At the starter phase, feed intake of the groups increased as the dietary level of the leaf meal increased up to 5.0% level but dropped at 7.5% and 10% dietary levels Growth rate significantly (P < 0.05) dropped at 7.5% level. Feed conversion ratio was also significantly (P < 0.05) depressed by the dietary leaf meal at 7.5 and 10.0% levels. Similarly, protein efficiency ratio was significantly (P < 0.05) depressed as from 5.0% level. The leaf meal tended to reduce Hb and PCV of the birds but not below the level considered normal for birds. No traces of monocytes, eosinophils and basinophils were observed. Blood glucose was raised by the leaf meal but cholesterol was significantly (P < 0.05) depressed. Alanine Transaminase (ALT), Aspartate Transaminase (AST) and Alkaline Phosphate (ALP) decreased with increase in leaf meal level. At the finisher level, feed intake significantly (P < 0.05) increased as from 5.0% levels, while the body weight decreased steadily. Both the feed conversion ratio and protein efficiency ratio were significantly (P < 0.05) depressed as from 2.5% neem dietary level. Unlike at the starter phase, Hb, RBC and PCV of the blood were not affected by the treatments (P > 0.05). ESR and platelets were significantly enhanced (P < 0.05) as the dietary level of the leaf meal increased as from 5.0% level. MCV, MCH, MCHC, WBC, neutrophils, lymphocytes, eosinophils and monocytes were not affected by the treatments (P > 0.05). Like in the starter phase, the blood sugar increased with increase in the dietary leaf meal but cholesterol tended to increase in reverse order. Other serum biochemical indices did not follow any definite pattern. Internal organs of the groups were not affected by the treatments (P > 0.05). There were also no significant (P > 0.05) differences in tenderness, juiciness, flavour and hedonic of the meat of the groups (P > 0.05). There was also no indication that neem leaf meal had any effect as an agent for control of coccidiosis in broilers.

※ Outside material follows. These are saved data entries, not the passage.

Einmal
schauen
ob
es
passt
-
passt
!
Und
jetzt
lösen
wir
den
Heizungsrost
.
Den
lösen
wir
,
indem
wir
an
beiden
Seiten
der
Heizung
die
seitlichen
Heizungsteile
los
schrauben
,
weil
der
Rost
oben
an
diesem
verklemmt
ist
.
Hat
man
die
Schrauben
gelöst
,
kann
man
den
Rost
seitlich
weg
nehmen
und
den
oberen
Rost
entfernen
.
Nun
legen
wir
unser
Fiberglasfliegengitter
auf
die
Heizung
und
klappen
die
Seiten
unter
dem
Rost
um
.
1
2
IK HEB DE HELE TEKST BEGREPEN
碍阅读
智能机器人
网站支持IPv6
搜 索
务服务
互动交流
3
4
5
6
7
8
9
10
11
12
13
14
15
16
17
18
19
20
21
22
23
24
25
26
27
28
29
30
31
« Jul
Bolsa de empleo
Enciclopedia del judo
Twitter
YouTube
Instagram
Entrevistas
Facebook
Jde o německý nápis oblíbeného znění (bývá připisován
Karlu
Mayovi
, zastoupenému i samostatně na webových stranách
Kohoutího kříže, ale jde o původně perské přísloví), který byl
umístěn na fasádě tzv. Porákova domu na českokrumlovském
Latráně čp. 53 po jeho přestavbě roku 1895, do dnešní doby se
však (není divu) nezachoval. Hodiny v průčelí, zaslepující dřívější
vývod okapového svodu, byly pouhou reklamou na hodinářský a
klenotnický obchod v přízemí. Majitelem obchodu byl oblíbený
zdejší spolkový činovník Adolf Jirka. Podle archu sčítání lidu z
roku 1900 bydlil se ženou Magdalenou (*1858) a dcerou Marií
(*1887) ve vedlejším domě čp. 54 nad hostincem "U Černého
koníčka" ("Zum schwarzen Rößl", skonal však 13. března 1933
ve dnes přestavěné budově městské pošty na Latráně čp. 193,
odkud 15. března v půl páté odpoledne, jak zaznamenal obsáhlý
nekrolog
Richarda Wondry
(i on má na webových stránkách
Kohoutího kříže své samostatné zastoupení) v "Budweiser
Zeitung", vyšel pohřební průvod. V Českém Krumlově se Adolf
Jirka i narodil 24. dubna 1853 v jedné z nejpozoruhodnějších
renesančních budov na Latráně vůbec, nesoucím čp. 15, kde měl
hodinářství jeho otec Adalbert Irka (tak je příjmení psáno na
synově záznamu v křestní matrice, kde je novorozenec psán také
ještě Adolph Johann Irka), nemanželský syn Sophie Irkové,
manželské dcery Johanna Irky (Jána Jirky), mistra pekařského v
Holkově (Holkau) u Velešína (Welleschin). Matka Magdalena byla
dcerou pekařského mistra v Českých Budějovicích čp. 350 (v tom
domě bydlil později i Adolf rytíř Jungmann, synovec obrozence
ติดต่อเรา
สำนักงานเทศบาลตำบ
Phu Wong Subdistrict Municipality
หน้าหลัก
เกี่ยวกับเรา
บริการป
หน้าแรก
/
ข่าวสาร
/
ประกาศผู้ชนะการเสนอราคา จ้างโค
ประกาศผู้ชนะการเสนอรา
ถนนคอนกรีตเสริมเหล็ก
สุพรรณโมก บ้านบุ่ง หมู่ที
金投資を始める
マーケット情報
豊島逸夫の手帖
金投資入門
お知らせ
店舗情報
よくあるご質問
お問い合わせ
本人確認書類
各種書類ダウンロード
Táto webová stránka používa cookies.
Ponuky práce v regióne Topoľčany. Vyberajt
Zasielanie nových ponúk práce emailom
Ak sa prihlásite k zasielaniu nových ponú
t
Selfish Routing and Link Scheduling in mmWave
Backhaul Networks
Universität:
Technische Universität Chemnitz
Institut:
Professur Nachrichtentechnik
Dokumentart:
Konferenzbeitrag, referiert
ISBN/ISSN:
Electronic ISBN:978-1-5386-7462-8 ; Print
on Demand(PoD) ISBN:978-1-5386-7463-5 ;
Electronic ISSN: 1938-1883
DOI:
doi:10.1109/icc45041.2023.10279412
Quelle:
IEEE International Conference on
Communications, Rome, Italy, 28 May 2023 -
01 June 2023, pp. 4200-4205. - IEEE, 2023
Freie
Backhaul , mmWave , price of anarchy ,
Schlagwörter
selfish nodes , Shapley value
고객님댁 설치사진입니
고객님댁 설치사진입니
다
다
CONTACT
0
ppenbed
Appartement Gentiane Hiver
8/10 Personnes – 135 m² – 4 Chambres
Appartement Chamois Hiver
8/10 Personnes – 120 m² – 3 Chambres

The feed intake of the laying hens increased with increase in the dietary leaf meal and became significant (P < 0.05) as from 5% dietary level. Hen-day egg production dropped at 2.5% level but picked up as from 5.0% level. Egg weight increased steadily as the dietary level of the leaf meal increased but the differences were not significant (P > 0.05). Feed conversion ratio was significantly (P > 0.05) depressed as from 7.5% dietary level. Egg yolk pigmentation increased with increase in dietary leaf meal and scored highest (6.86) at 10% dietary level. Egg yolk and albumin indices as well as Haugh unit and egg shell thickness were not affected by the treatments (P > 0.05). The leaf meal tended to decrease the Hb, RBC, PCV and MCHC but enhanced the platelets of the blood. WBC, monocytes, eosinophils and basinophils were not affected by the treatments (P > 0.05). Blood sugar, cholesterol, protein, albumin and globulins did not follow any pattern.
It is therefore concluded that neem leaf meal could be incorporated in broiler diets but not beyond 5%. Laying hens tended to tolerate it at higher levels.